Stand on the first tee at The Keep and the ground seems to fall away in every direction. Wind brushes your sleeves, a blue gulf of sky opens beyond the cliff edge, and, as co-designer Bill Bergin puts it, you can “see 75 miles.” This is mountain golf at The McLemore that refuses the usual compromises. Built atop a plateau on Lookout Mountain in northwest Georgia., The Keep is a cliffside stunner with five holes flirting with the rim – and a personality all its own.
“Mike Keiser famously said, one course is a curiosity and two is a destination,” says Craig Falanga, McLemore’s head of sales and marketing. “We’ve got a destination.”
Thirty minutes south of Chattanooga, Tenn., The Keep officially opened October 1 after a year of preview play, joining the renovated Highlands Course and the new Cloudland hotel to complete McLemore’s above-the-clouds triad.
Bergin, a former tour player who co-designed both courses with Rees Jones, calls The Keep “one of a kind.” It’s open and wind-swept, yet not linksland; a mountain course with rock underfoot, yet remarkably walkable.
The team moved surprisingly little earth – “a tough build that looks easy” – and left expressive rock outcrops where they belonged, fitting the course into the Lookout Mountain vernacular where houses “feel like they’re growing out of a rock formation.”

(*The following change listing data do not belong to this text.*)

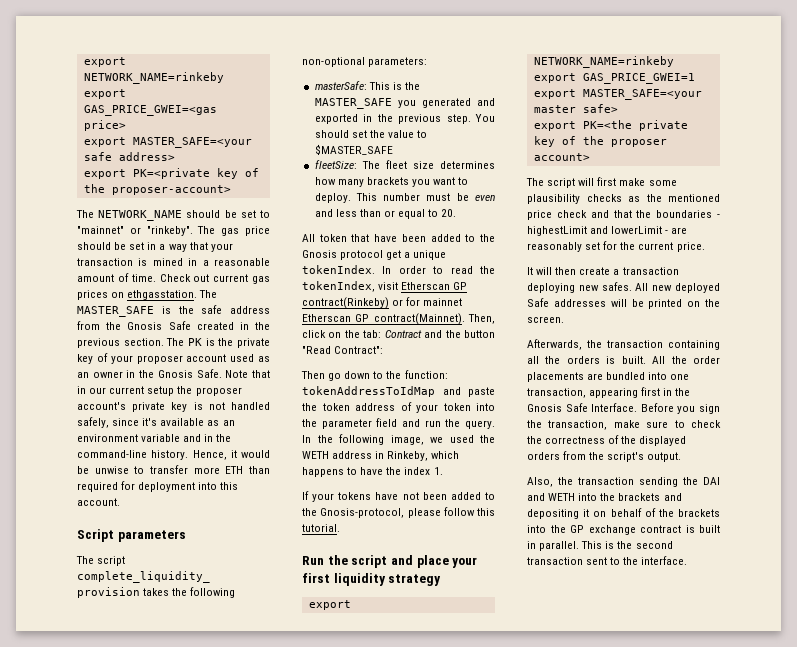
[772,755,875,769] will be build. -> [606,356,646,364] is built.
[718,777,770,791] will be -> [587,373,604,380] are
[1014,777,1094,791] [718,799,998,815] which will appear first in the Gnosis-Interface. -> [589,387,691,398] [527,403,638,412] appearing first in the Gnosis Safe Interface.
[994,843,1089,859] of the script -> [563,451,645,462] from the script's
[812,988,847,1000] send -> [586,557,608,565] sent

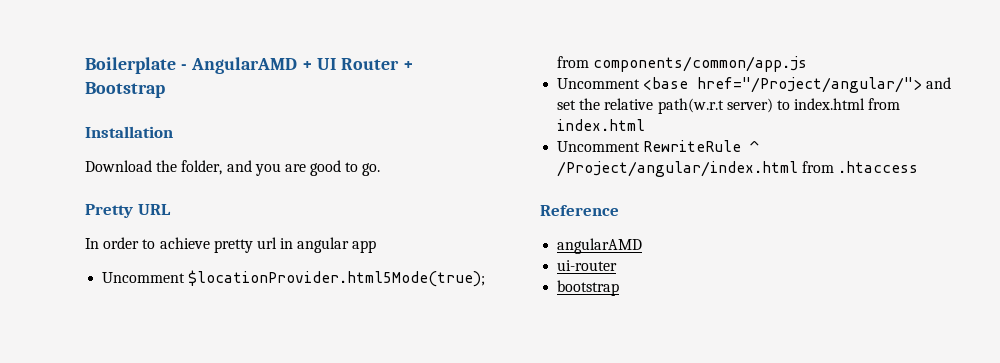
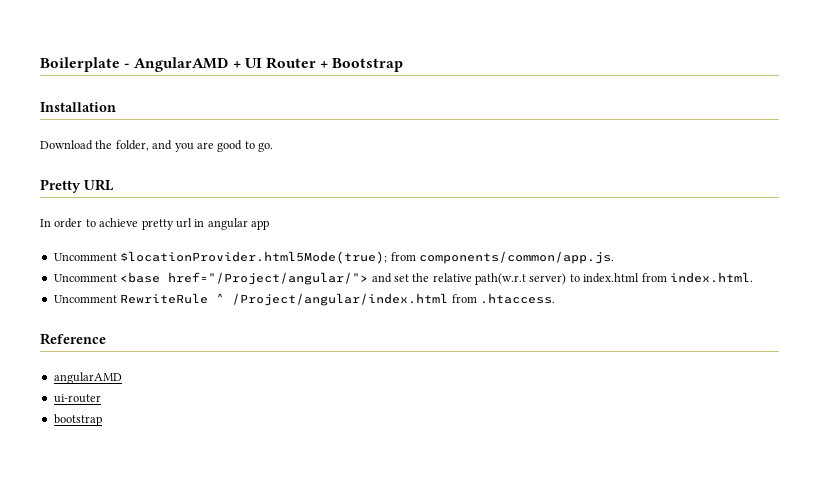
[593,56,808,72] components/common/app.js -> [418,251,614,264] components/common/app.js.
[557,119,646,131] index.html -> [669,272,753,283] index.html.
[838,161,919,173] .htaccess -> [479,293,555,304] .htaccess.

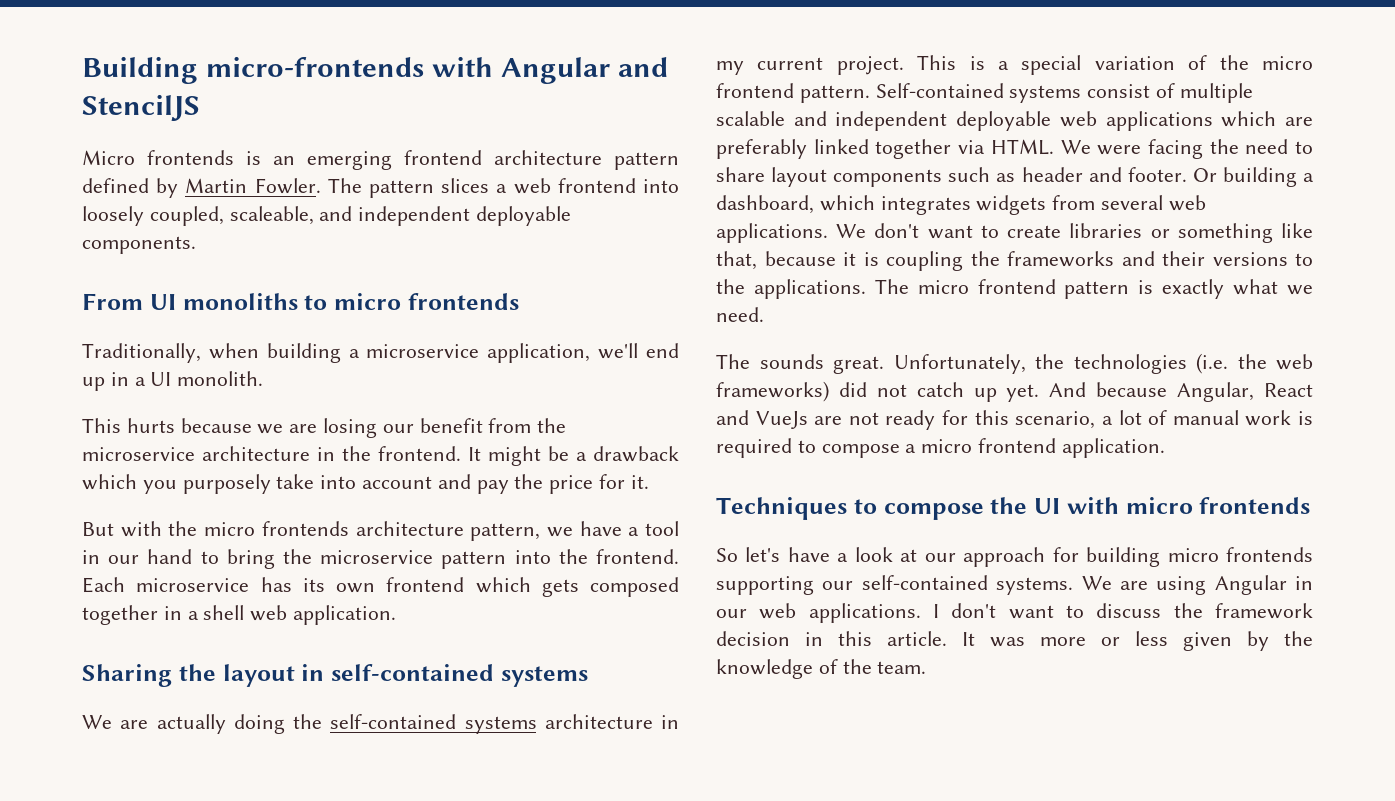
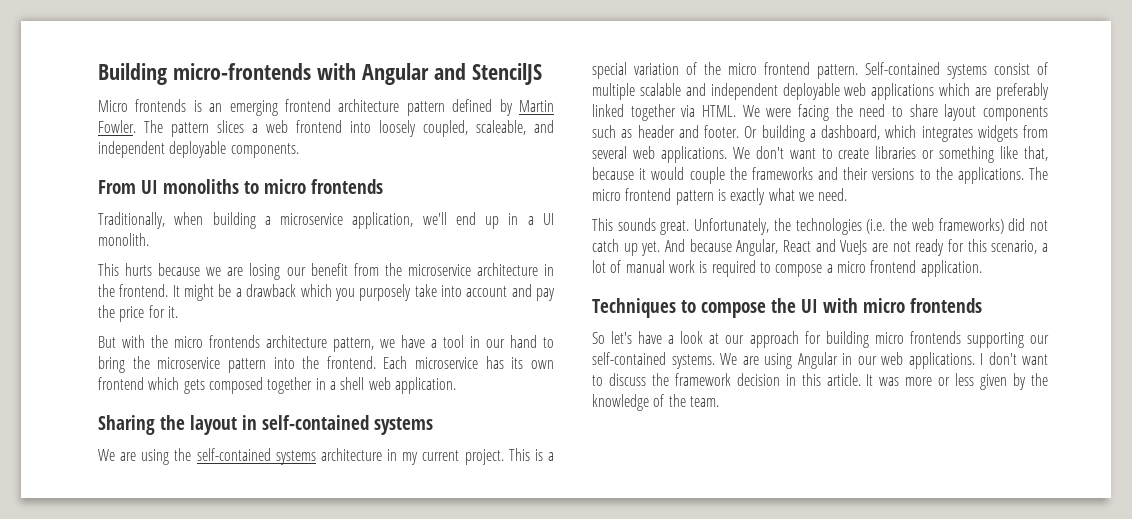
[156,714,285,734] actually doing -> [141,449,170,465] using
[863,251,963,271] is coupling -> [651,167,725,184] would couple
[716,354,750,369] The -> [592,218,613,231] This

The result is both dramatic and playable. Yardage stretches beyond 7,700 from the tips but scales down to roughly 4,200, with Stadium zoysia providing the firm rollout that makes wind part of the chess match. Holes are distinct and memorable, offering a scoring chance “each time we climb a hill,” Bergin notes. Every hole is easily recalled after the round, but some of the most memorable include the split-fairway, par-5 second; the long, cliffside par-3 eighth with reverse-Redan intent and a kick-slope that echoes the mountain across the valley; the rock-guarded 17th that “looks like Disney World – except everything’s real,” Bergin says; and a fantastic finisher where the wind can turn your approach from wedge to 5-iron.
If Highlands put McLemore on the map, The Keep redraws it. The Highlands’ 18th – reborn in 2021 during a Jones–Bergin renovation – is already a star, ranked among the nation’s best finishing holes for its cliff-hugging drama. That hole, Bergin admits, unlocked everything that followed: the siting of the hotel, the confidence to route along the rim, the invitation to think bigger. On Highlands, the architects also “created more room to play less-than-perfect golf,” a philosophy The Keep amplifies by pairing visual theater with forgiving corridors and smart angles.
McLemore’s destination credentials extend beyond the scorecard. Falanga points out the rare convenience: “For a destination golf resort to be 30 minutes from a metropolitan area is pretty unique.”
Chattanooga – booming with an aquarium, museums, a growing food scene, and Civil War sites – is down the mountain, while Cloudland crowns the property with a Curio Collection hotel (opened in 2024), cliff-edge infinity pool, full-service spa, and four restaurants.
Golfers and families find options: a six-hole short course, a lighted Himalayas-style putting course, and a Toptracer range. The lodging mix includes the hotel and roughly 30 private homes on rental, making buddy trips and couples’ escapes equally at home.
That constant horizon might distract you, but it’s also the point. At The Keep, the game and the setting are in dialogue: wind versus angle, nerve versus edge, modern playability etched into ancient stone. Two courses, one vision – curiosity no more, a destination at last.